Third, states could prohibit the interrogation of minors without the presence of their parents or their attorney. Given juveniles’ susceptibility to coercion, requiring parents and/or a lawyer to be present during interrogations would likely reduce the risk of false confessions.

Finally, states should prohibit the exchange of leniency for admissions. This plays into the argument against the pervasive use of plea-bargaining in our criminal justice system- a practice that has deep roots. Look forward to a future post concerning plea bargains in particular.

These are just a few proposed solutions to one of many social justice issues within the criminal justice system. Undoubtedly, the convictions of innocent people for crimes they did not commit, by false confessions or otherwise, goes against the fabric of our concept of justice.


[1] The problem of False Confessions in the Post-DNA World, 82 N.C.L.Rev. 891, 1005 (2004)

[2] See Words Without Meaning, 69 U.Chi.L.Rev. 495 (2002) and The problem of False Confessions in the Post-DNA World, 82 N.C.L.Rev. 891, 948 (2004)

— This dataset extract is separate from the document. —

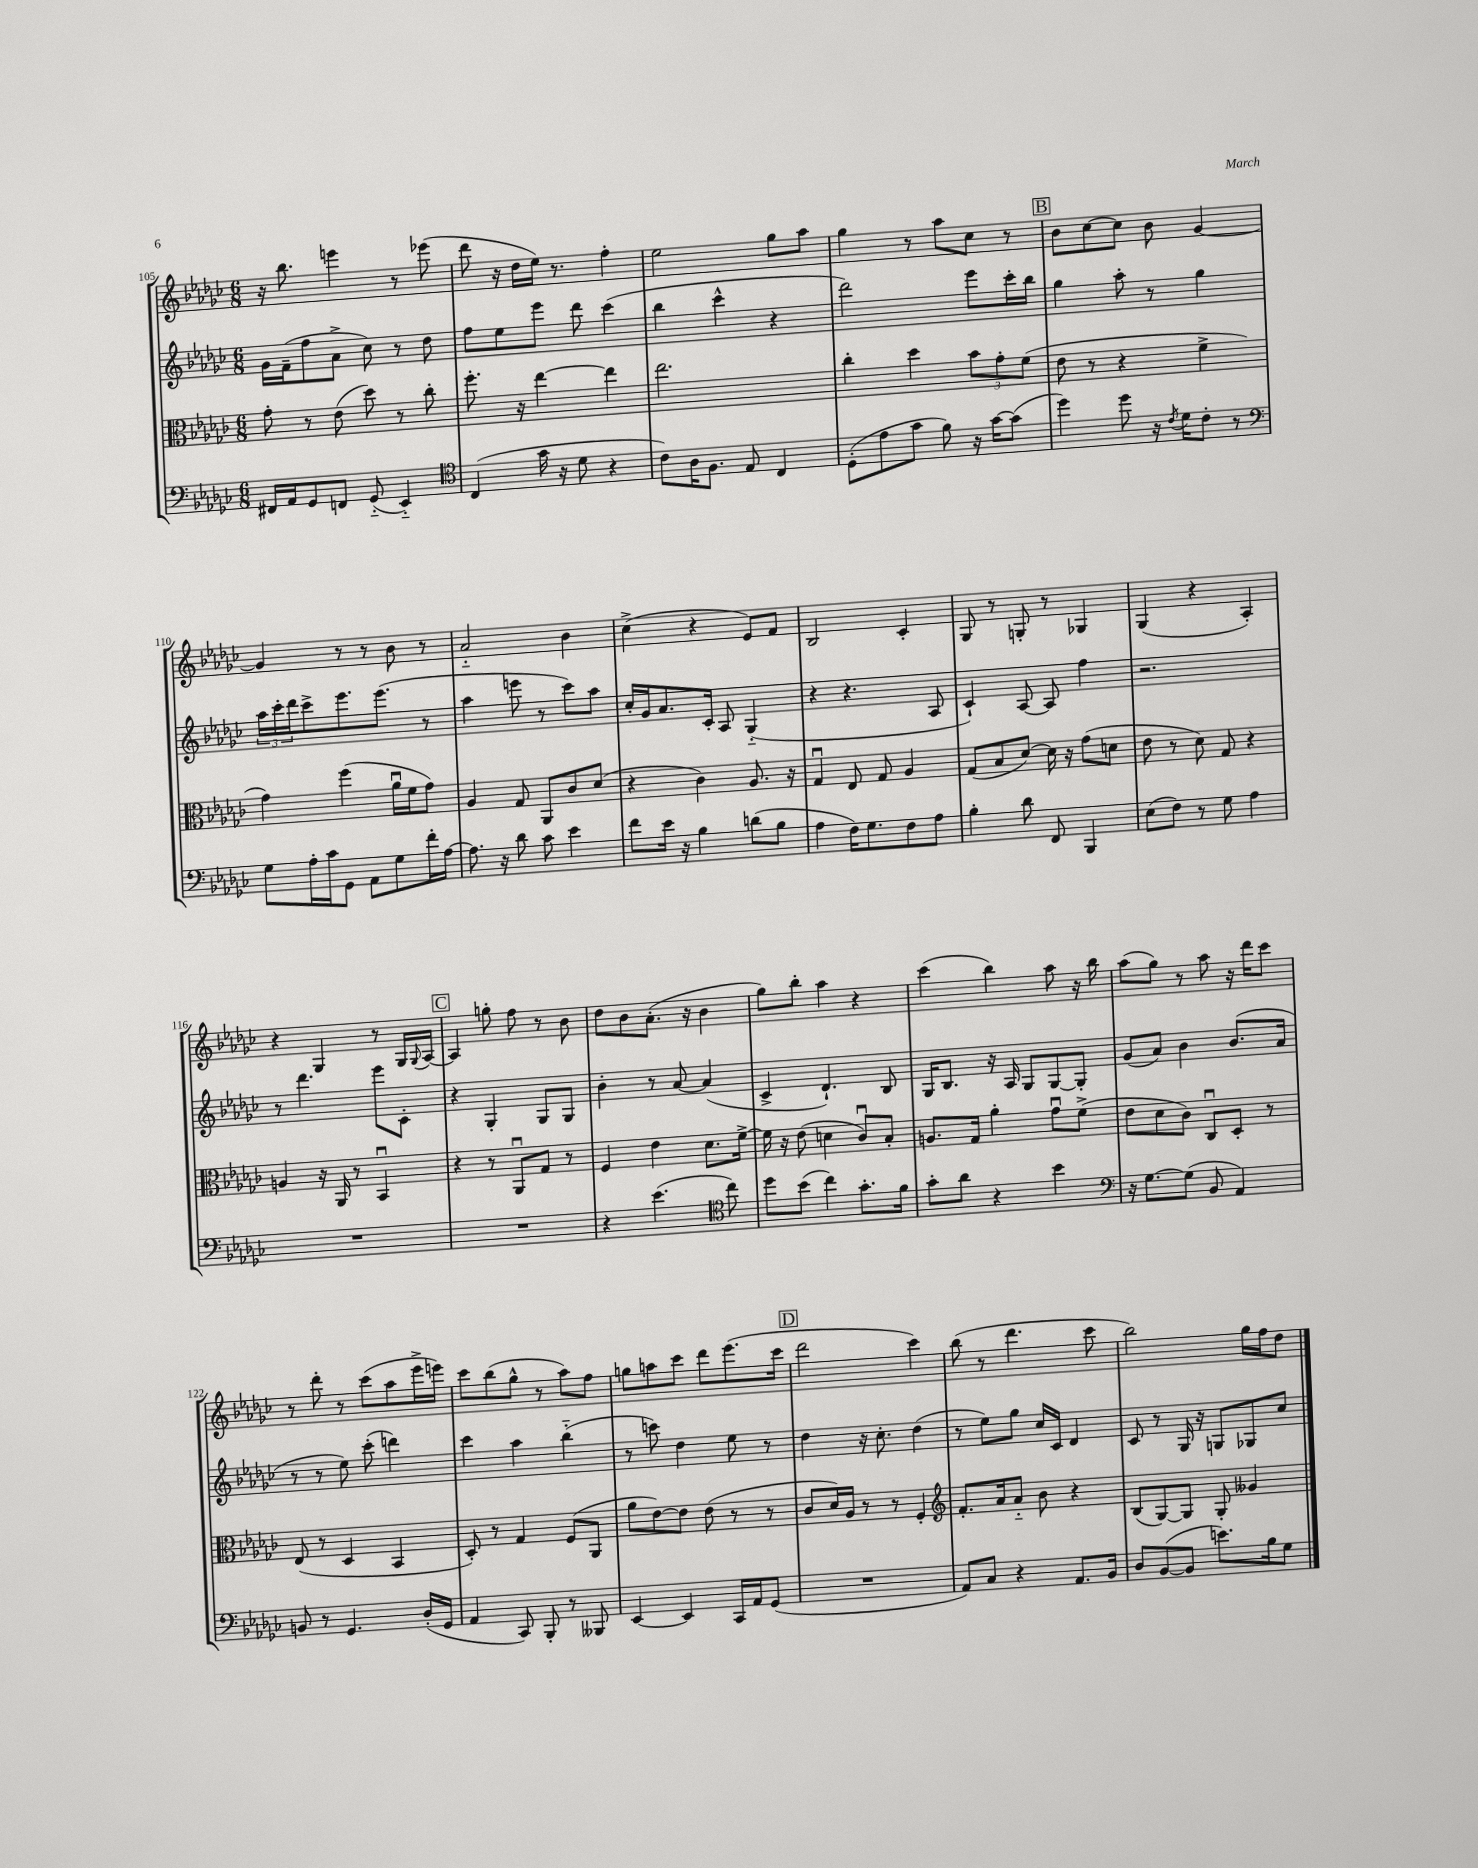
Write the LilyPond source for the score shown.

[4] Miranda v. Arizona, 384 U.S. 436 (1966)

[5] See Missouri v. Seibert, 542 U.S. 600 (2004)

[6] Michigan v. Mosley, 423 U.S. 96, 103-4 (1975)

[7] When the Innocent Speak: False Confessions, Constitutional Safeguards, and the Role of Expert Testimony, 32 Am. J. Crim. L. 191 (2005)

[8] The problem of False Confessions in the Post-DNA World, 82 N.C.L.Rev. 891, 996 (2004)

One thought on “False Confessions

  1. An excellent piece. Thank you for writing it. Another reform that should be considered is prohibiting interrogators from using lies or manufactured (i.e., false) evidence during an interrogation. I have read several transcripts of interrogations where the subject is told falsely that his fingerprints or DNA were left at the scene. At that point, the suspect may come to believe he did commit the crime (this can happen with susceptible subjects) or simply confesses to end the interrogation so he can prove his innocence later.

    You also accurately note that many subjects waive their Miranda rights. Interestingly, Dr. Kassin and others in a 2009 article appearing in Law and Human Behavior note that being innocent is a risk factor for waiving one’s Miranda rights, thereby subjecting oneself to a potentially lengthy interrogation without the benefit of counsel.